Article 1: Foundations of Sentiment Analysis in Text and Voice


Introduction to Opinion Mining

Sentiment Analysis (SA), often termed opinion mining, is the computational study of people's opinions, sentiments, emotions, and attitudes toward entities such as products, services, or events (Liu, 2012). As humans, we find speech and text to be the most natural ways to express these internal states. Traditionally, SA focused on categorizing text into facts (objective) and opinions (subjective). However, as computational power and algorithmic sophistication have grown, the field has expanded into a complex, multimodal discipline capable of interpreting nuanced human behavior across various media (Zhang et al., 2024).

The Core Components of an Opinion: The Quintuple Model

To transform unstructured natural language into structured data, researchers utilize a quintuple model. This framework ensures that sentiment is not analyzed in a vacuum but is linked to specific targets and contexts. According to Liu (2012), an opinion is defined by five essential components:

  1. Entity (ei) — The target object (e.g., a smartphone, a movie, or a political candidate).
  2. Aspect (aij) — The specific feature of the entity being evaluated (e.g., the "battery life" of the phone or the "script" of the movie).
  3. Sentiment (sijkl) — The polarity (positive, negative, or neutral) or the intensity of the emotion (e.g., "very happy" vs. "content").
  4. Opinion Holder (hk) — The person or organization expressing the view, which is vital for identifying bias or authority.
  5. Time (tl) — When the opinion was expressed, allowing for longitudinal analysis of how public perception shifts.

Text vs. Voice Analysis: The Paralinguistic Divide

The methodology for extracting these components differs significantly between text and voice. While text sentiment analysis relies on lexical and semantic content—the "what" is said—Speech Emotion Recognition (SER) focuses on paralinguistic features, or the "how" it is said (Schuller, 2018).
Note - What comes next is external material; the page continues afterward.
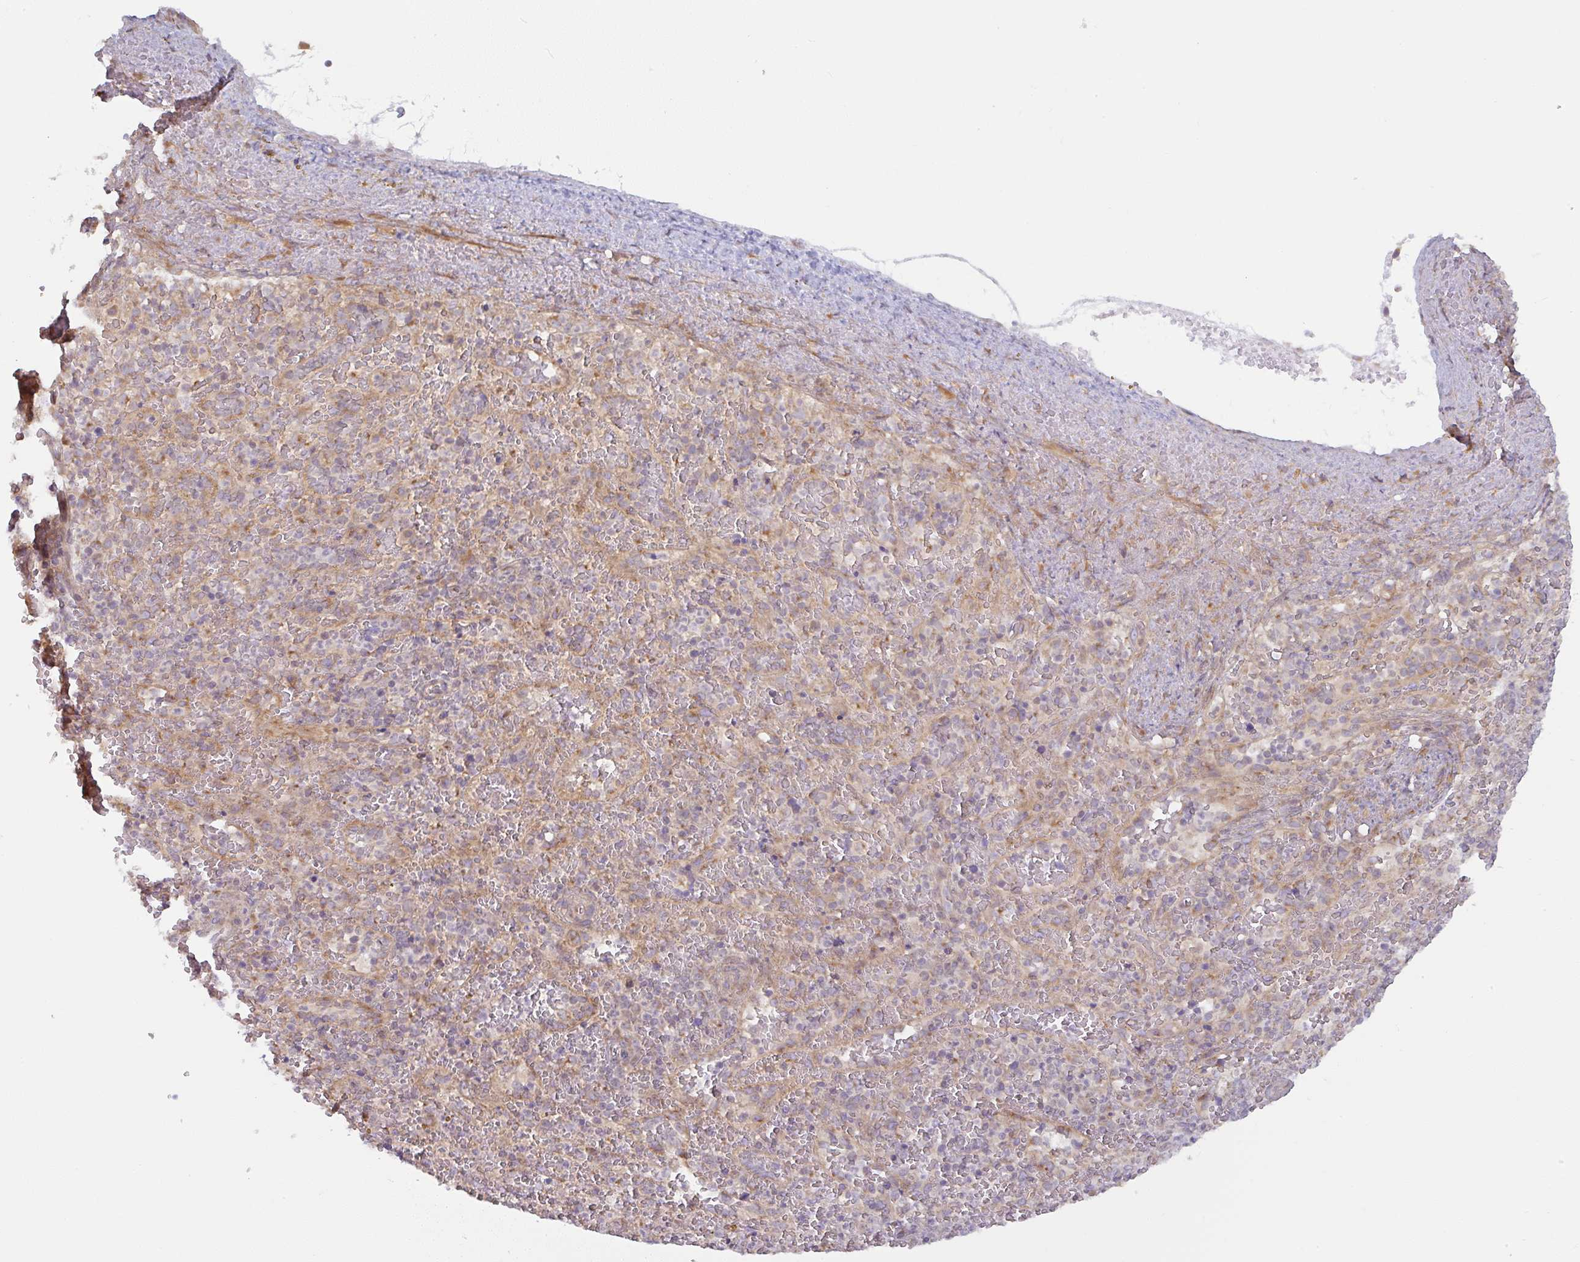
{"staining": {"intensity": "negative", "quantity": "none", "location": "none"}, "tissue": "spleen", "cell_type": "Cells in red pulp", "image_type": "normal", "snomed": [{"axis": "morphology", "description": "Normal tissue, NOS"}, {"axis": "topography", "description": "Spleen"}], "caption": "DAB immunohistochemical staining of benign human spleen reveals no significant staining in cells in red pulp. (DAB (3,3'-diaminobenzidine) immunohistochemistry with hematoxylin counter stain).", "gene": "MOB1A", "patient": {"sex": "female", "age": 50}}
Text analysis evaluates word sequences and syntactic structures to determine if a sentence is subjective or objective. In contrast, voice analysis identifies emotional states—such as anger, happiness, or sadness—by analyzing acoustic signals irrespective of the words used. For example, a speaker might say "That is just great" with heavy sarcasm. A text-based model might misclassify this as positive due to the word "great," while a voice-based model would detect the biting tone through variations in pitch and intensity (Akçay & Oğuz, 2020). Voice analysis is critical for making human-machine communication feel more natural and responsive (Lech et al., 2020).

The Multimodal Sentiment Pipeline

The integration of text and audio streams creates a comprehensive processing flow. By combining the semantic depth of text with the emotional nuance of voice, modern systems achieve higher accuracy in intent recognition. The standard pipeline follows these stages:

  1. Input Data: Acquisition of raw text strings or audio waveforms (WAV/MP3).
  2. Preprocessing: For text, this involves normalization and tokenization; for audio, it involves framing and windowing the signal.
  3. Feature Extraction: Textual features are represented via word embeddings; audio features are represented via Mel-Frequency Cepstral Coefficients (MFCCs).
  4. Classification: Advanced models like Support Vector Machines (SVM) or Deep Learning architectures (CNN/LSTM) categorize the data.
  5. Output: The final determination of sentiment polarity or specific emotional states (e.g., "Frustrated").

References

  • Akçay, M. B., & Oğuz, K. (2020). Speech emotion recognition: Emotional models, databases, features, preprocessing methods, supporting modalities, and classifiers. Speech Communication, 116, 56–76.
  • Lech, M., Stolar, M., Best, C., & Bolia, R. (2020). Real-time speech emotion recognition using a pre-trained image classification network. Frontiers in Computer Science, 2, 14.
  • Liu, B. (2012). Sentiment analysis and opinion mining. Morgan & Claypool Publishers.
  • Schuller, B. W. (2018). Speech emotion recognition: Two decades in a nutshell, benchmarks, and ongoing trends. Communications of the ACM, 61(5), 90–99.
  • Zhang, S., Yang, Y., Chen, C., Zhang, X., Leng, Q., & Zhao, X. (2024). Deep learning-based multimodal emotion recognition from audio, visual, and text modalities. Expert Systems with Applications, 237, 121692.